Initially two sectors, namely Information Technology and Shipbuilding Marine Industry will be opened for trading under this pact.

“Let’s say, there may be a necessity for getting professionals to repair ships. So that kind of thing can happen.” he said.

Prime Minister Ranil Wickremesinghe has already invited his Indian counterpart Narendra Modi to visit Sri Lanka to sign this pact next year.

Under the General Agreement on Trade in Services (GATs), services can be traded internationally in four different ways, known as the four modes.

Deputy Minister said since Sri Lanka has already allowed the first 3 modes; now the question is about mode 4 (movement of natural persons).

Silva however stated that Mode 4 does not exist in the proposed Indo-Sri Lanka Economic and Technology Corporation Framework Agreement or ETCFA.

“There is no movement of natural persons in this agreement.
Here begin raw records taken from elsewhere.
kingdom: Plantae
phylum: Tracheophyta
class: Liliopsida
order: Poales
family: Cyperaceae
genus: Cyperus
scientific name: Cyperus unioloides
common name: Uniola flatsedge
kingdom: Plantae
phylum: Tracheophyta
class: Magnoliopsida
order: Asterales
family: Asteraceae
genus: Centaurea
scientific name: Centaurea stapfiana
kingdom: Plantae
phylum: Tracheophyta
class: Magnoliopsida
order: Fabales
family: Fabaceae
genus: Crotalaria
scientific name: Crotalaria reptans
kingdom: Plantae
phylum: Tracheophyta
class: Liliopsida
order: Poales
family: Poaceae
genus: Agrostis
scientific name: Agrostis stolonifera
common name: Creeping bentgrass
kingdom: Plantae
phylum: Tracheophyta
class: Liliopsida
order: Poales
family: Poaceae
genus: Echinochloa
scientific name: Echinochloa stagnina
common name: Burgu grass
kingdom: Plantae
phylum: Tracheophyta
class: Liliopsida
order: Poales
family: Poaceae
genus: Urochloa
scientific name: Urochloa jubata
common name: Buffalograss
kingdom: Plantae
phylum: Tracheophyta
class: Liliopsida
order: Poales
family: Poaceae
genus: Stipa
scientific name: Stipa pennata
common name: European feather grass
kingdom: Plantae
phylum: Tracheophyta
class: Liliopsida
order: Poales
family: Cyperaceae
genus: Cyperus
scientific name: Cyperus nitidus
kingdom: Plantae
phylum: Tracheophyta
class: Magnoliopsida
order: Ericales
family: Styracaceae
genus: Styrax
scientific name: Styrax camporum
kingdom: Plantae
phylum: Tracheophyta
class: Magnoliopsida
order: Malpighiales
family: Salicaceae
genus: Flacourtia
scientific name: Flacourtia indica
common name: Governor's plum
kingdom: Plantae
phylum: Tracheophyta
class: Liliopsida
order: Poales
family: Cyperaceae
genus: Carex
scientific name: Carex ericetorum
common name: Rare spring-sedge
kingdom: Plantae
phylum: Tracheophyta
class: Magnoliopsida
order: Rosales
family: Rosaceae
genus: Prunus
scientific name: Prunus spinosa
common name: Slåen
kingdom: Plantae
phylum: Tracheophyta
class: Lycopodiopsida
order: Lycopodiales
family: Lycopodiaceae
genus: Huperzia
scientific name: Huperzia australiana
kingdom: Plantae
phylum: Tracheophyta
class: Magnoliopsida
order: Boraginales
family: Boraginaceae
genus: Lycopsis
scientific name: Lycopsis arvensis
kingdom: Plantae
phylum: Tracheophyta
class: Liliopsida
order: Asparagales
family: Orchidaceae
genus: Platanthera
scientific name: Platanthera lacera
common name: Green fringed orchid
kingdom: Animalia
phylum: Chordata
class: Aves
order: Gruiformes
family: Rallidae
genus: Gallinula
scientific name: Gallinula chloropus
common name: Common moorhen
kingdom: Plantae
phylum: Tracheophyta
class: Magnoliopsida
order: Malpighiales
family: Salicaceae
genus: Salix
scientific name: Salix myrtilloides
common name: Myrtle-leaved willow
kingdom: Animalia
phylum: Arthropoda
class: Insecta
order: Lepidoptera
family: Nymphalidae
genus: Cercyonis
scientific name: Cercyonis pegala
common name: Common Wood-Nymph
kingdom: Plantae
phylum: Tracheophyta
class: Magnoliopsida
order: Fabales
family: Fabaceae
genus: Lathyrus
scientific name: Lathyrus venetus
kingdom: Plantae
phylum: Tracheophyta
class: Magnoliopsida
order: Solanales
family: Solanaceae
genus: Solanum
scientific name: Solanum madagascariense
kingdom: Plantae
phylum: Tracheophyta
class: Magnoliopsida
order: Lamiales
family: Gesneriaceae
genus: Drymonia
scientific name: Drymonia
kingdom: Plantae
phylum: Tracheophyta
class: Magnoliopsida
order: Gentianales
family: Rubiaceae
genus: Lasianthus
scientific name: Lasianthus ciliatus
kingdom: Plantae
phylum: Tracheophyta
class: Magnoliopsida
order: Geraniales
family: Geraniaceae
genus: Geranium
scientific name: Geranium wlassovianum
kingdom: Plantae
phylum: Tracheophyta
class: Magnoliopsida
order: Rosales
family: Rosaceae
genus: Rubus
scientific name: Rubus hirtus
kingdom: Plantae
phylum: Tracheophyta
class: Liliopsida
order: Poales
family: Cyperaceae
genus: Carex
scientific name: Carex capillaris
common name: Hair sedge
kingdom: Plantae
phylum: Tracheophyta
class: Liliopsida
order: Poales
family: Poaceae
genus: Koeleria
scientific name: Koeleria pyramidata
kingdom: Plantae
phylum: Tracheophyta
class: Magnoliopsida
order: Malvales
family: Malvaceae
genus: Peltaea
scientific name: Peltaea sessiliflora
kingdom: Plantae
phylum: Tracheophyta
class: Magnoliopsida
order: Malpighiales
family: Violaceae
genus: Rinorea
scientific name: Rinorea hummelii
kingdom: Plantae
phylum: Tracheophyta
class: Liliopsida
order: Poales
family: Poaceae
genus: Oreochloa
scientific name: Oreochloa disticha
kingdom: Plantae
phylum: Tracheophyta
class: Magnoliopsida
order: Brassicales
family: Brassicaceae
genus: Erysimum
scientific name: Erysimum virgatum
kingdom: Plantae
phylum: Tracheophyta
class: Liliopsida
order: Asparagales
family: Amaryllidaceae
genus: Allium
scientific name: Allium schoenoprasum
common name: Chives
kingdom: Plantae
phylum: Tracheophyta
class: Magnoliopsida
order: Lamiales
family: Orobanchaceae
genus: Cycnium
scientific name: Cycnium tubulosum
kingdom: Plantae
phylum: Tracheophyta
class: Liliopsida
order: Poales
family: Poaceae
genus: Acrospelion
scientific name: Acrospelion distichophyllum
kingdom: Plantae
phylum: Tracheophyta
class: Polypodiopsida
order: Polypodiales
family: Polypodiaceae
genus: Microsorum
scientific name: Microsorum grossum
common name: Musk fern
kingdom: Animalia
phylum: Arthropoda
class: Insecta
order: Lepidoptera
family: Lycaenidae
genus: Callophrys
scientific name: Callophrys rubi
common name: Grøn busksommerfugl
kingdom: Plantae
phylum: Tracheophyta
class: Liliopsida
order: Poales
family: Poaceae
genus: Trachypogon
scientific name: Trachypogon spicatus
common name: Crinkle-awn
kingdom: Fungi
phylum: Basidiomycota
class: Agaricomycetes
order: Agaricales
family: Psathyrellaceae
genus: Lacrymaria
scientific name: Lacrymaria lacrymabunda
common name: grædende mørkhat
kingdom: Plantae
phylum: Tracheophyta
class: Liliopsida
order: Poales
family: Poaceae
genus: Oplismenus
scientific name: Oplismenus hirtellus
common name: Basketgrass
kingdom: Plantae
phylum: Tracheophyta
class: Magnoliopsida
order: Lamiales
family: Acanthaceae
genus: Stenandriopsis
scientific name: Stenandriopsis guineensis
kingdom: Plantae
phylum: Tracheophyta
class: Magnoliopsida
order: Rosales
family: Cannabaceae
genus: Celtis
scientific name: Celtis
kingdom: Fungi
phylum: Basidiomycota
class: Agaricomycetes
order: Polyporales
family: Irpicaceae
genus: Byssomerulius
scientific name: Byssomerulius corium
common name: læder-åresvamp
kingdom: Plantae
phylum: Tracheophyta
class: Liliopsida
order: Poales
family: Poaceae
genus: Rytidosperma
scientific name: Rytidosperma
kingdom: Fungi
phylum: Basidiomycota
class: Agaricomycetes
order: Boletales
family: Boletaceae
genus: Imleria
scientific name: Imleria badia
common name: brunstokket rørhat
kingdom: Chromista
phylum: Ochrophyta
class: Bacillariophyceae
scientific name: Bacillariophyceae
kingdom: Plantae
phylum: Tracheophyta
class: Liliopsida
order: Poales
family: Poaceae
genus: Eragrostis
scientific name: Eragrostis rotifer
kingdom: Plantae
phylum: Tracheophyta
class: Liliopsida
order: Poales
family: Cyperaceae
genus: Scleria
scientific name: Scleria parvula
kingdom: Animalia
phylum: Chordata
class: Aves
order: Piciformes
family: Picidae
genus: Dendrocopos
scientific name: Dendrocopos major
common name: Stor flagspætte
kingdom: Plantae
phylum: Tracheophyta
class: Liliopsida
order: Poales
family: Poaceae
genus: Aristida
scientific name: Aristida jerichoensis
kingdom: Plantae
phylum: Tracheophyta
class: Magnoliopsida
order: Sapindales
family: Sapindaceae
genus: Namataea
No Indian hair dresser can simply come here and open saloons.” he said.

Mode 4 does not concern persons seeking access to the employment market in the host country, nor does it affect measures regarding citizenship, residence or employment on a permanent basis.

However a copy of an agreement believed to be the draft of ETCFA sent to all medical professional organizations by Government Medical Officers’ Association shows that one objective of the draft agreement is to liberalize trade in services.

Though the draft agreement has no specific reference to mode 4 services; it eventually seeks to reduce and eliminate restrictions in trade in services between the two countries.

As per World Trade Organization, the measurement of Mode 4 flows poses dreadful challenges as no clear statistical framework is currently in place to assess its trade size.

The Balance of Payments items “compensation of employees” and “workers’ remittances” are often used as statistical indicators to measure Mode 4 flows.

Relative to the other three modes of supply, global estimates suggest that trade through Mode 4 remains a very small component of overall trade in services.